**GEZEIGTER TEXTAUSZUG:**
★ ★ ★ ★

Dabei bedient sich Woolf sehr vergnüglicher Darstellungsformen, wenn sie sich
z.B. vorstellt, wie es einer Schwester von Shakespeare gegangen wäre, wenn sie
das gleiche schriftstellerische Talent wie ihr Bruder gehabt hätte.
Woolf analysiert Literatur von Männern, ihre herabwürdigende
Kritik an Frauen und entwirft sodann eine Vision eines zukünftigen Geschlechterverhältnisses,
nämlich eines partnerschaftlichen. Sie appelliert an Männer, ihre innere
weibliche Seite und an Frauen, ihre innere männliche Seite zu nutzen und sie
beim Schreiben befruchtend wirken zu lassen. Für einen 90 Jahre alten Text ist
dieser Essay erfrischend modern und sehr lesenswert. Der Text zahlt dabei die
von Woolf erlebte Frauenverachtung nicht mit gleicher Münze den Männern heim, sondern
ist im Gegenteil sehr positiv und von ihrer Verehrung männlicher Autoren geprägt.

★ ★ ★ ★

**GEGEBENES MATERIAL:**
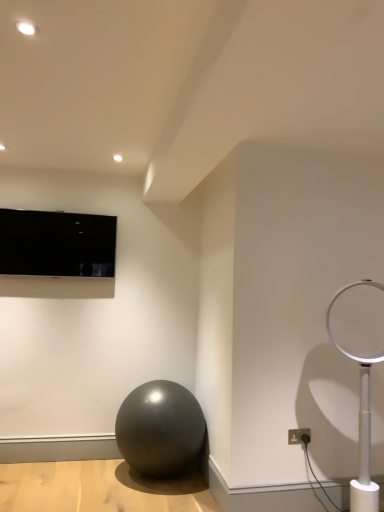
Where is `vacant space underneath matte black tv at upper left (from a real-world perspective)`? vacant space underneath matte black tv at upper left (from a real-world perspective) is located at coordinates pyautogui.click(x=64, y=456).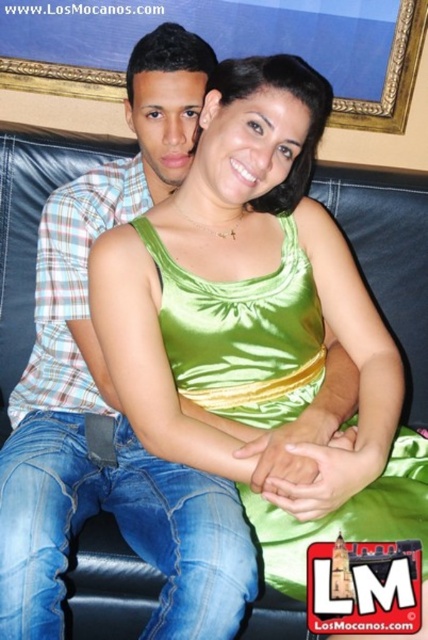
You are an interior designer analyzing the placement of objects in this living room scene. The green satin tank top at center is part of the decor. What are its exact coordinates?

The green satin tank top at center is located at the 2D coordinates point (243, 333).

★ ★ ★ ★

**ERFORDERLICHE AUFGABE:**
Wozu ruft Woolf laut dem Textauszug über ihren Essay die Männer auf?

**LÖSUNG:**
Sie sollen ihre innere weibliche Seite nutzen und sie beim Schreiben befruchtend wirken lassen.